Rap1b colocalizes with MTOC and regulates its proper formation in NK cells. (A) NK cells from indicated mice were stimulated with anti-NKG2D (A10; 5 µg/ml) for 2 h and stained for α-tubulin (red) and F-actin (green). Data presented are one representative confocal image of 50 cells analyzed for each genotype.

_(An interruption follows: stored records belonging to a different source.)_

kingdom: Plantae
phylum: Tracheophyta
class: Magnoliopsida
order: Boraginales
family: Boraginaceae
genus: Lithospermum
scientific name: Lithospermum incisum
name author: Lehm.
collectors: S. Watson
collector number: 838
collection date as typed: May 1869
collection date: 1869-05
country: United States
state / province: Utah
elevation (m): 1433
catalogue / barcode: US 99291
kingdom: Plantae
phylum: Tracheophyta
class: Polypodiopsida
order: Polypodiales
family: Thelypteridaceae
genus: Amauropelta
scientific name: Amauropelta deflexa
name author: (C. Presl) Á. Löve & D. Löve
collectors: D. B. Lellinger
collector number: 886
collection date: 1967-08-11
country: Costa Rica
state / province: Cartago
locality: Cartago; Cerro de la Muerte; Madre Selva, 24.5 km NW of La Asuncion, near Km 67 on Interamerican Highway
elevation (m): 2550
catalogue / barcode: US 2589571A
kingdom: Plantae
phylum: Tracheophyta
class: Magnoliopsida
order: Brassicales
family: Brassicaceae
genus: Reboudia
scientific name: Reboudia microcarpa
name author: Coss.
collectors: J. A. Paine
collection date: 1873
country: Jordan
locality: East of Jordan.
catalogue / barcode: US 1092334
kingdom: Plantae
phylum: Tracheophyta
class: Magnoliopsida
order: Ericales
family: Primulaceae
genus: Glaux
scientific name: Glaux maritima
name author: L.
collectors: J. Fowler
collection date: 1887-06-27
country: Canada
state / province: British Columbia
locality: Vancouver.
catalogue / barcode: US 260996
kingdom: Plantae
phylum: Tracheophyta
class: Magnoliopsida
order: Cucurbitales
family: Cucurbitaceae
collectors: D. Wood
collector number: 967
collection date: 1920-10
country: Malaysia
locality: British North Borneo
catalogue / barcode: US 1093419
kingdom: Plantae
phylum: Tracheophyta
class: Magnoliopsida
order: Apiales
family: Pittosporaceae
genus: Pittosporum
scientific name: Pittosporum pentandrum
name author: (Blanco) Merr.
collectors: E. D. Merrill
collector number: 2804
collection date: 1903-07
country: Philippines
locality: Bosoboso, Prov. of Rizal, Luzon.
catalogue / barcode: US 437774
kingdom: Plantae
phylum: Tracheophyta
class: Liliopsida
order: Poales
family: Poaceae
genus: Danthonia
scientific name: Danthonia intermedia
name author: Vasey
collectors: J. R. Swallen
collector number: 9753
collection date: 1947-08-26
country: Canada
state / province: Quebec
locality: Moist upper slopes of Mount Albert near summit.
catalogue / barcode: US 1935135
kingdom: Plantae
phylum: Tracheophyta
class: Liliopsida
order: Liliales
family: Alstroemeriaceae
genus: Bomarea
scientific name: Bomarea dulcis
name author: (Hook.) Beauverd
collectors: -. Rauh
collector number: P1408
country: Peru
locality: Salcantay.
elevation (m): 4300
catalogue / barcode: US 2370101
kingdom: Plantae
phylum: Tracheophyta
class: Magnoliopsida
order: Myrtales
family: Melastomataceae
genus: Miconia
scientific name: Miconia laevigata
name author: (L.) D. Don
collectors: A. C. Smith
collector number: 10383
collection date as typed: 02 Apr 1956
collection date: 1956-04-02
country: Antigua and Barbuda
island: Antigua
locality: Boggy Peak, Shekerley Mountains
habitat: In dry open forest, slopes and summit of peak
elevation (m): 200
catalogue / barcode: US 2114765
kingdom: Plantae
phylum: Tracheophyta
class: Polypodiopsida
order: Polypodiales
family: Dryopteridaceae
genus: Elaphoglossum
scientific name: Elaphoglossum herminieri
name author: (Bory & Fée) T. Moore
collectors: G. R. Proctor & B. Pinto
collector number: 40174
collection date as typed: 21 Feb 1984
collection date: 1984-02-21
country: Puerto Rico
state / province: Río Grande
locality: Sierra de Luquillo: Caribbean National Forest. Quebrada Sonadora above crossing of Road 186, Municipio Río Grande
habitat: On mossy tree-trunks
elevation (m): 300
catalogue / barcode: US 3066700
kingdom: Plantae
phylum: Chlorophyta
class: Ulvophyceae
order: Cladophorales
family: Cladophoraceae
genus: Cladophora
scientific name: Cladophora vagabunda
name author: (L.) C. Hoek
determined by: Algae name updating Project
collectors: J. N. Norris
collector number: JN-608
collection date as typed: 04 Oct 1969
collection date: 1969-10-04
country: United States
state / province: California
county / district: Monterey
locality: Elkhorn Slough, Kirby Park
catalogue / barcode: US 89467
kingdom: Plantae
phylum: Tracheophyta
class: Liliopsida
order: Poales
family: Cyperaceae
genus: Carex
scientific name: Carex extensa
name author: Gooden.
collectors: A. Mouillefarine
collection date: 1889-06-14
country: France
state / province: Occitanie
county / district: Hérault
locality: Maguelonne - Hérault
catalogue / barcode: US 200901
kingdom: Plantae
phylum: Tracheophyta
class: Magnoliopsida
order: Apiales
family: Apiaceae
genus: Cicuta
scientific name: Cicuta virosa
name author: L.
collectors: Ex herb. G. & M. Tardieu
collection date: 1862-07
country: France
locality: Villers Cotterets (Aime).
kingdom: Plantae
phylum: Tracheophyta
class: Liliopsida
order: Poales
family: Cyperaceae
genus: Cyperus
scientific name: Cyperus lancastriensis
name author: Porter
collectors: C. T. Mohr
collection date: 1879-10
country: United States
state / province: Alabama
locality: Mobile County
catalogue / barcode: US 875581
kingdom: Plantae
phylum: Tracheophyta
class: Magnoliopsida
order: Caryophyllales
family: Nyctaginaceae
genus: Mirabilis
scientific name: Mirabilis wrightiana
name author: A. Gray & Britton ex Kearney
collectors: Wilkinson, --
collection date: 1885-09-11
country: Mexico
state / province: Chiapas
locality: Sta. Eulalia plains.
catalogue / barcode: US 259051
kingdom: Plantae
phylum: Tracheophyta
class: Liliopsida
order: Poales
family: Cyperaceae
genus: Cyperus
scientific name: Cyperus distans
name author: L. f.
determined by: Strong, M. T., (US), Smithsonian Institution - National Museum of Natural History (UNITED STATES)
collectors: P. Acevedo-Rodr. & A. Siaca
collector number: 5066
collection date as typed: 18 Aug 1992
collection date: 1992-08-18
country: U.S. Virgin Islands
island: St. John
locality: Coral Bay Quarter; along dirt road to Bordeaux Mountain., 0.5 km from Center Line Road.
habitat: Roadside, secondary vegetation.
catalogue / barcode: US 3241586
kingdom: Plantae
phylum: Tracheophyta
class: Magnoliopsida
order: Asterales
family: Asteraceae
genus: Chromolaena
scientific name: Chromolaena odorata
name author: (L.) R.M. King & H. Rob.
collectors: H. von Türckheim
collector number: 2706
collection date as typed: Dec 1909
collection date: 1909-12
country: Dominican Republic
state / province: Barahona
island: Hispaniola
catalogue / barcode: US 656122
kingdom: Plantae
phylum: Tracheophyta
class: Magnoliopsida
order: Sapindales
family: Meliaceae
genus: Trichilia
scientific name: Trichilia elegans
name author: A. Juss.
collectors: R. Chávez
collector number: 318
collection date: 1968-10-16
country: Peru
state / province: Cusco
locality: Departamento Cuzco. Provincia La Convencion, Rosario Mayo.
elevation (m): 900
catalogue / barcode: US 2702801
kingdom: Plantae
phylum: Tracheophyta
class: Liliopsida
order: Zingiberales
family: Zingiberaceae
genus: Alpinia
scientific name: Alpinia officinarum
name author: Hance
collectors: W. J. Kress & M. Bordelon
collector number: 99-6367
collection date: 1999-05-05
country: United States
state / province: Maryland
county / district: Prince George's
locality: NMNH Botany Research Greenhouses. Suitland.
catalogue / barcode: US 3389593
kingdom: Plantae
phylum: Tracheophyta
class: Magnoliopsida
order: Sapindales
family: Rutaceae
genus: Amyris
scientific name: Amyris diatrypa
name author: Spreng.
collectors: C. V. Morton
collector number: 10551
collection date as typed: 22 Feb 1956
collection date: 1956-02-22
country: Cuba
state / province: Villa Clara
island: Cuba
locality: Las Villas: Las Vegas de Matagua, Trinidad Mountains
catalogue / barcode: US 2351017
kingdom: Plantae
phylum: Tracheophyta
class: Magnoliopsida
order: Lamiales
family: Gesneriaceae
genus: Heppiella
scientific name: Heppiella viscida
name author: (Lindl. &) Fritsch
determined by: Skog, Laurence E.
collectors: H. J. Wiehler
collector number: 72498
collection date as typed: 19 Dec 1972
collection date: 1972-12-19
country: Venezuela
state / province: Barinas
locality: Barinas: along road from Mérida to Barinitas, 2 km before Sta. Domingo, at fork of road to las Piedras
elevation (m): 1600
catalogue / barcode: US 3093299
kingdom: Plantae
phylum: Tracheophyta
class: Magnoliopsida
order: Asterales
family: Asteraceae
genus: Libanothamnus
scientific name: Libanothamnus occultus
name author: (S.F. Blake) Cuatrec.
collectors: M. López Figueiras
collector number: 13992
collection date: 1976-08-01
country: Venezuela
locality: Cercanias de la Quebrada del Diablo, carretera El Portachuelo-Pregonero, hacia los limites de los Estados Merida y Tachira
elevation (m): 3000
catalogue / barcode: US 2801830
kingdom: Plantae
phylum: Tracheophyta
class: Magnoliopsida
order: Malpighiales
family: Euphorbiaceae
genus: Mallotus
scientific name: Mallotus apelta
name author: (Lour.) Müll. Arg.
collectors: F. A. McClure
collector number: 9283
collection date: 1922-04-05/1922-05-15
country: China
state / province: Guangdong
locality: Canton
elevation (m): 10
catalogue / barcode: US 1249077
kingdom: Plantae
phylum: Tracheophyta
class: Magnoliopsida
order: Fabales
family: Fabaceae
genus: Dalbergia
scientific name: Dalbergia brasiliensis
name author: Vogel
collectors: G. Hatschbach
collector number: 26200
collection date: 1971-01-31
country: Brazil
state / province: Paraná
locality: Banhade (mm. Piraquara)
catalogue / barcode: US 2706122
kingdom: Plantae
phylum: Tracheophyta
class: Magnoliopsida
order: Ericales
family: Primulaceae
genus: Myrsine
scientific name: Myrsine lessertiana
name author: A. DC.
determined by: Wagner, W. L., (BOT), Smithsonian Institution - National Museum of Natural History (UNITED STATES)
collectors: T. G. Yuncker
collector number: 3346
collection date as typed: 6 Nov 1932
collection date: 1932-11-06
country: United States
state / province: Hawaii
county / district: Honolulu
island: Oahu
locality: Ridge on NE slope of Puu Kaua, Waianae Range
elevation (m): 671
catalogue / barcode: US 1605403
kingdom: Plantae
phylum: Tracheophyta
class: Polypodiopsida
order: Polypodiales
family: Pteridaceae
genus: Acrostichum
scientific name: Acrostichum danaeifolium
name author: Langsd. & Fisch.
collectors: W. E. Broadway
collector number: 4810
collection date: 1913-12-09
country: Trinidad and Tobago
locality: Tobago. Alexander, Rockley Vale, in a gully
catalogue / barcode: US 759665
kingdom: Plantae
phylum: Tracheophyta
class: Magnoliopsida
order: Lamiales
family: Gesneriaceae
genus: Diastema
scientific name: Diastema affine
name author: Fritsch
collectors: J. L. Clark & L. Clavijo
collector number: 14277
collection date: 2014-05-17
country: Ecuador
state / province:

Precise sizes of MTOCs were measured by drawing a reference line across the longitudinal length of each NK cell. (B) Lengths of the MTOCs of NK cells from Rap1a^+/+ (n = 22), Rap1a^−/− (n = 60), Rap1b^+/+ (n = 39), and Rap1b^−/− (n = 67) were compared with their respective total cell length and presented as the percent of total cell length. (C) NK cells were stained for α-tubulin (red) and total Rap1 (green). Confocal images of NK cells at different z-planes with 0.4-µm intervals are shown. Arrowheads mark the colocalized Rap1 and MTOC. Data presented are representative images of >50 microscopic fields analyzed for each genotype from >3 independent experiments.